YOUR TASKS:
- A) Reproduce the stretch of the essay excerpt from "In lieu of an" through "Miroslava Chávez-García (bio)".
- B) Decide whether each statement agrees with the essay excerpt. Answer yes or no for each, and quote the deciding words. (i) Girls today enter the juvenile justice system mainly for sexually based status offenses. (ii) The Progressive reforms punished boys more harshly than girls for sexual behavior. (iii) Florida is among the populous states the essay excerpt names as having a rising proportion of girls of color in the juvenile correctional system.
- C) List every turn-of-the-century change that the essay excerpt says alarmed the Progressives.

PROVIDED PASSAGE:
=======

In lieu of an abstract, here is a brief excerpt of the content:

  • “The Crime of Precocious Sexuality” Celebrates Thirty Years : A Critical Appraisal
  • Miroslava Chávez-García (bio)

Three decades after the publication of “The Crime of Precocious Sexuality” it remains a classic in juvenile justice, criminal justice, and women’s history. At a time when only a handful of scholars had taken interest in the experiences of troubled females in the emerging juvenile justice system of the late nineteenth and early twentieth centuries, Schlossman and Wallach carried out a broad sweep critical of the ideologies and practices shaping the lives of these girls across the United States. As they noted, turn of the century changes brought about by rapid industrialization, urbanization, and immigration as well as transformations in sexual conventions and customs, particularly as they pertained to females, alarmed the middle class, native-born whites known as Progressives. In response, Progressives initiated a series of paternalistic reforms aimed at curbing what Schlossman and Wallach identified as “precocious sexuality,” that is, sexual behavior threatening to bourgeois notions of gender and sexuality. Ultimately, these efforts discriminated against the poor, working class, ethnic females who appeared most frequently in juvenile courts of the day. The reforms also reinforced a sexual double standard that punished girls for even suggesting interest in sexual activity, while nearly exonerating boys from the same. In “Precocious Sexuality” Schlossman and Wallach concluded that girls continued to bear the brunt of sex discrimination, despite transformations in women’s rights and juvenile corrections in the 1960s and early 1970s.1

Thirty years later paternalism continues to guide and inform the juvenile justice system. Scholars have shown that today, as in the past, girls end up in the juvenile justice system primarily for sexually based “crimes,” that is, for status offenses—acts deemed criminal based on the age of the offender. These offenses include running away, staying out late at night, and in other ways engaging in behavior that challenges parental authority. In most cases, status offenses are [End Page 88] (as they have been in earlier periods) euphemisms for sexually related behavior deemed inappropriate both by the court and by parents.2 Recent scholarship also demonstrates that girls—more so than boys—continue to suffer undue hardships for their transgressions. Juvenile corrections, then, in many ways enforces early twentieth century principles of gender and sexuality.3

To say that little has changed in the juvenile justice system in more than a hundred years is arguably ahistorical. Yet the links across time and space are striking and disturbing. The anniversary of “Precocious Sexuality” is an opportune moment to examine and analyze some of the continuities and changes, as well as the benefits and burdens of the system in place for young female offenders. As this discussion demonstrates, Schlossman and Wallach’s study did not, of course, emerge in a vacuum but rather was shaped by contemporary developments in academia and the larger society. To assess those and the more recent trends in the wake of “Precocious Sexuality,” this essay begins by exploring the scholarship and public policies of the 1960s and 1970s that informed Schlossman and Wallach’s study. Next, it probes the impact of their study on writings focusing on the rise of female delinquency, eugenics, and Progressive reform in the early twentieth century and on contemporary developments of the juvenile justice system in the 1980s, 1990s, and 2000s. Finally, the discussion highlights the areas of research that are still lacking and argues that more attention to the intersection of gender, class, race, and ethnicity is needed, especially given the rising proportion of girls of color in the juvenile correctional system in some of the most populous states, including New York, Texas, and California.

=======

DATA:
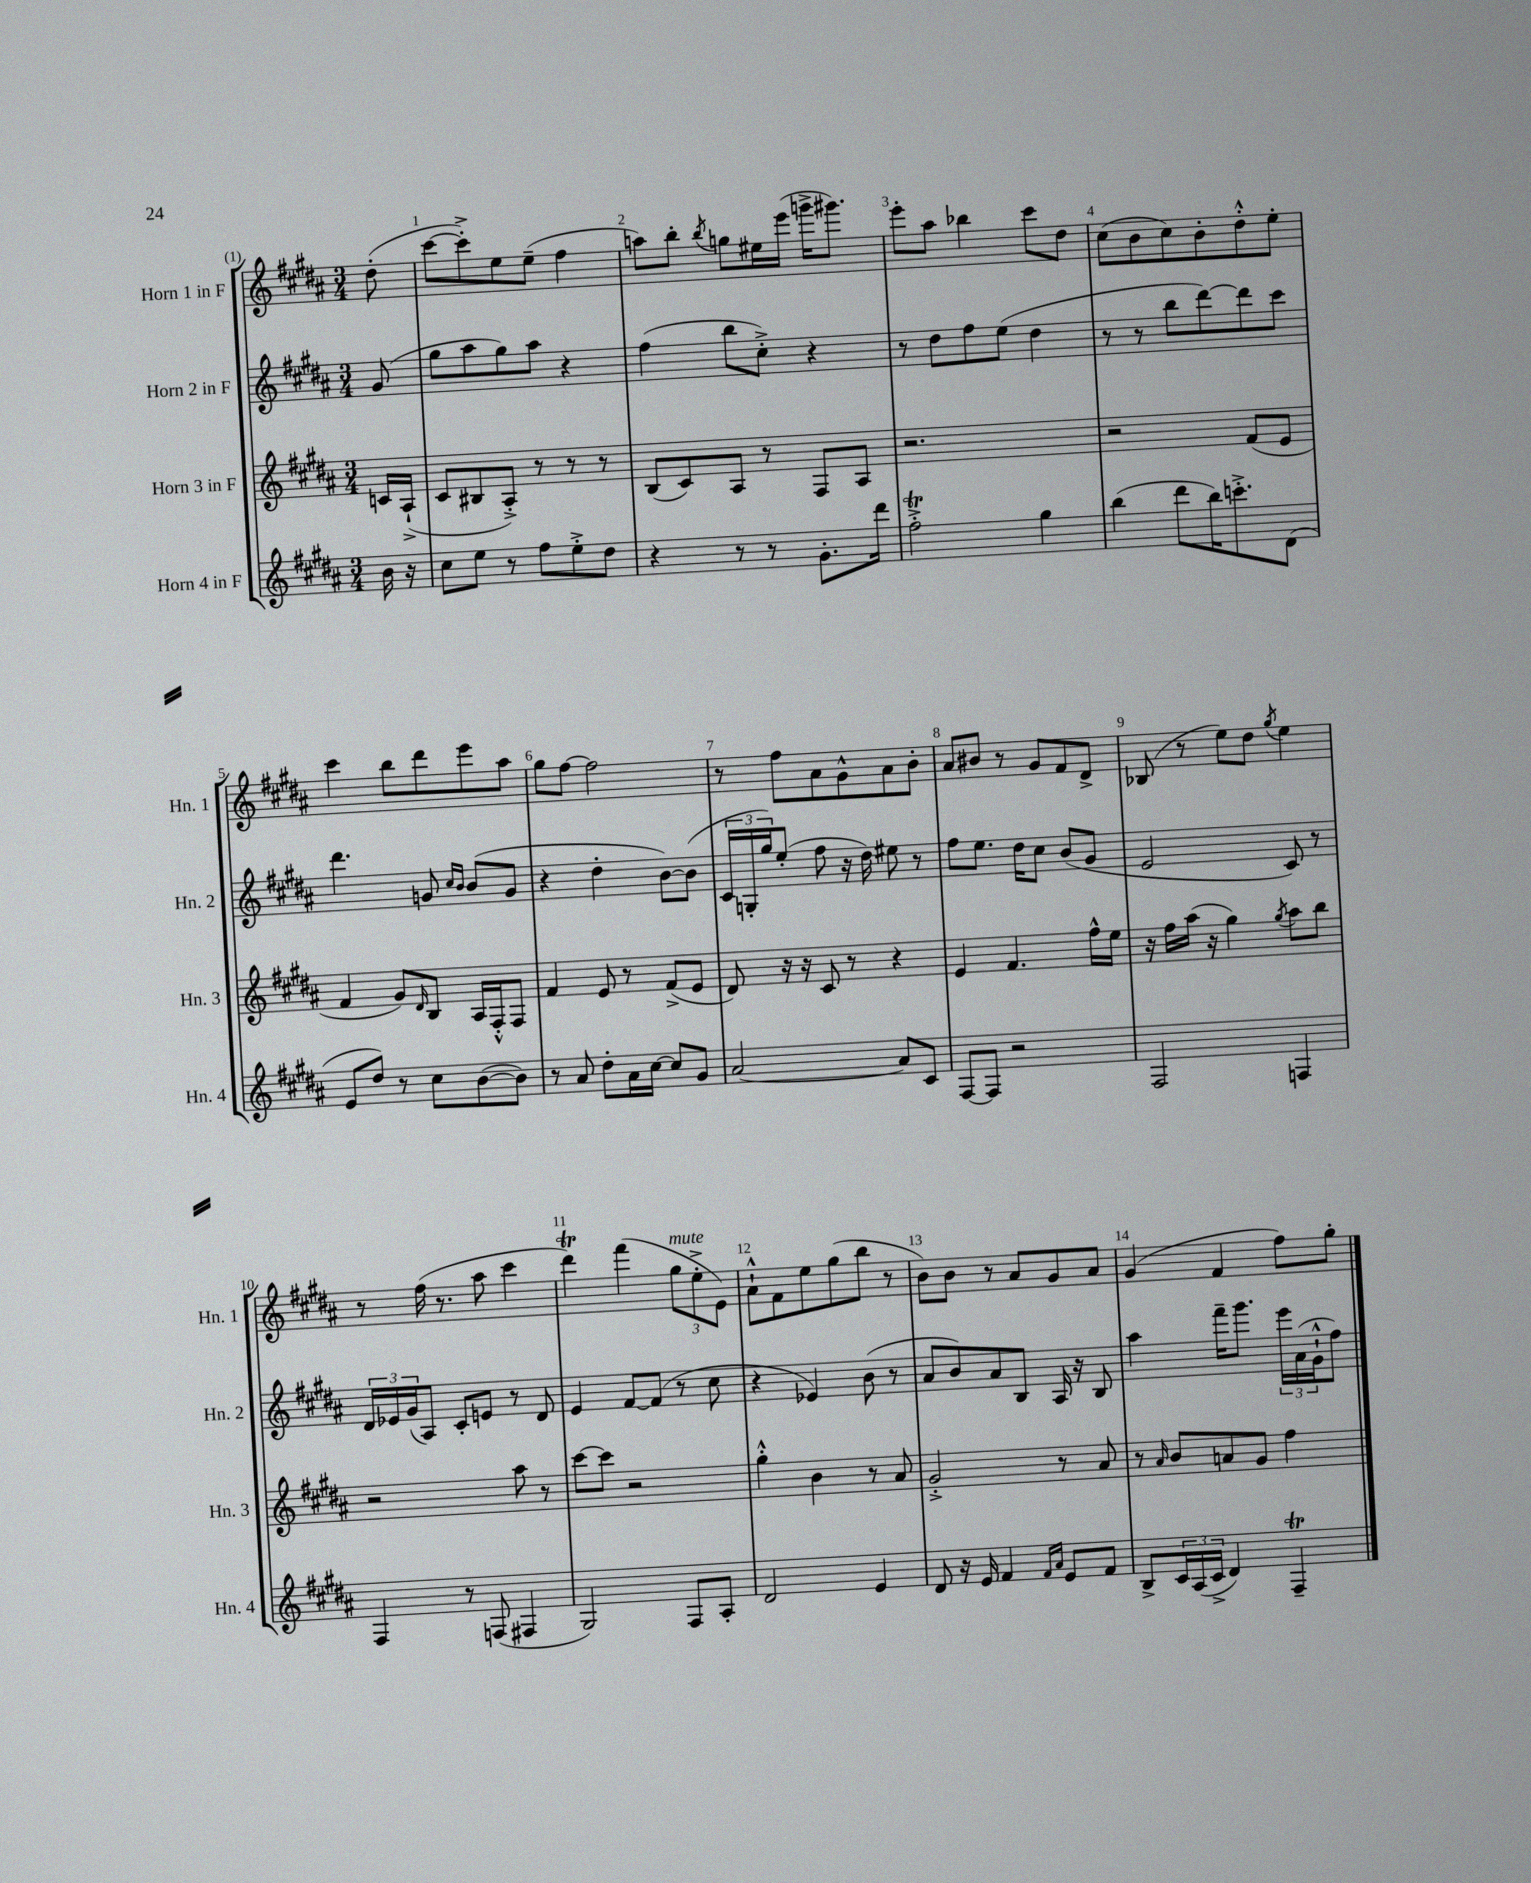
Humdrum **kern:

=======

RESULTS FOR EACH TASK:
- A)
In lieu of an abstract, here is a brief excerpt of the content:

  • “The Crime of Precocious Sexuality” Celebrates Thirty Years : A Critical Appraisal
  • Miroslava Chávez-García (bio)

- B)
(i) Yes: "girls end up in the juvenile justice system primarily for sexually based “crimes,” that is, for status offenses"
(ii) No: "a sexual double standard that punished girls for even suggesting interest in sexual activity, while nearly exonerating boys from the same"
(iii) No: "including New York, Texas, and California"

- C)
- rapid industrialization
- urbanization
- immigration
- transformations in sexual conventions and customs, particularly as they pertained to females